If we are using existing GNOME desktop technologies and we aren't optimizing those technologies for GNOME Mobile, then what are we doing? Are we writing connectors, sharing experiences, are we a users group? A reference platform?

I'm ok being cement (sorry, Dave ;) but I guess I'm asking are we rebranding GNOME cement as GNOME Mobile cement? Or do we actually do anything to it in the process? Like change it or integrate it with other types of materials in a way that's good for mobile? (Either one is ok for me, I just want to be
able to articulate it cleary.)

We are, in fact, optimizing GNOME technologies for mobile use. It's just that such changes, so far, have also been of benefit to desktop users, or at least not detrimental.

For instance, Nokia's team did a yeoman job of replacing floating- point calculations in Cairo with fixed-point math. That resulted in some speedup on desktops, but massive, fantastic acceleration on ARM chips, which typically have to do floating-point math in software.

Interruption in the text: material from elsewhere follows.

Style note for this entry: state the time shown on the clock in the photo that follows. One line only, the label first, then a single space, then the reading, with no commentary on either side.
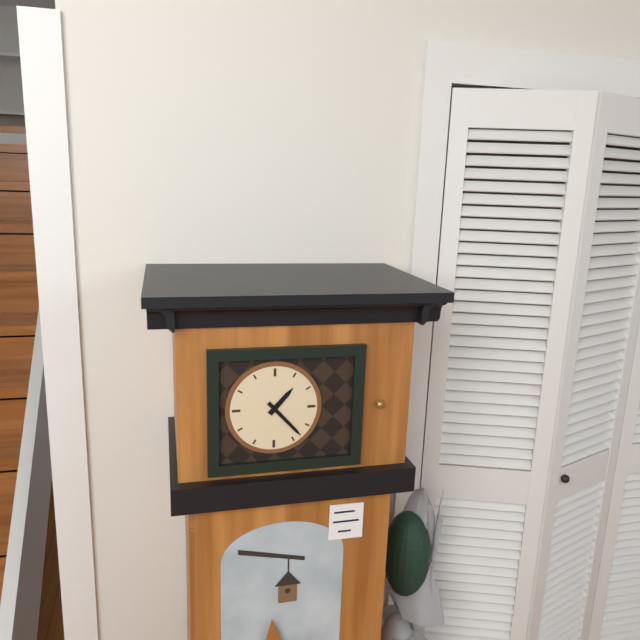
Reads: 1:23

Similarly, I've made some changes to GDK and Pango (yup, need to submit those... :-) to fix a set of mobile-specific bugs related to non-atomic queries to X. You'd never see these on a desktop (well, not without getting a hernia), but if you take a small portable device that supports Xrandr and has orientation detection, and rapidly flip it between landscape and portrait orientation, weird things eventually happen to window and font sizes.

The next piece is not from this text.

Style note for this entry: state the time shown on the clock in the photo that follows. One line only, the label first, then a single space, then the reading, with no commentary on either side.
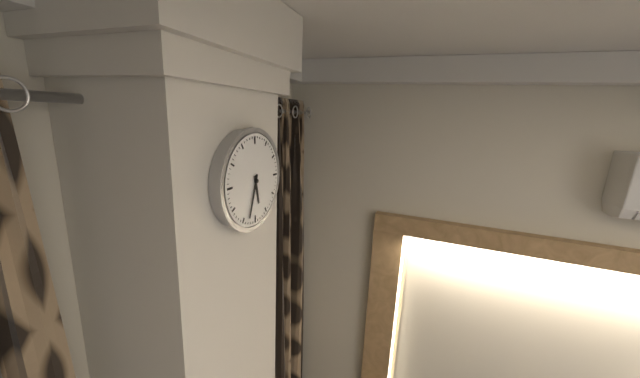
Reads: 5:33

There are other areas that could use mobile-specific work. One that comes immediately to mind is that certain GTK widgets, such as GtkColorSelectionDialog and GtkFileChooserDialog, are much too large to fit on a cell phone screen. It would certainly be of benefit to the mobile development community to have alternate implementations or layouts for these widgets that can be used on small screens.

Let's say there's a spectrum. On the left is, "we're rebranding GNOME desktop but not really changing it." On the right is what's happened with OpenGL and OpenGL ES, which are related implementations for desktop and embedded systems, but aren't code-compatible.

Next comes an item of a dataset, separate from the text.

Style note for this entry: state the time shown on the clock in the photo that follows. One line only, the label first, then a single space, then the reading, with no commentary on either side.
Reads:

As someone developing for GNOME Mobile, and watching what other people are doing, I'd say we tend toward the left - but we're not all the way there. It seems to me we clearly want to maintain a single code base for all GNOME technologies, but those of us working in the mobile space have no compunctions about making mobile-specific enhancements to that code base, as long as they don't damage other GNOME usage.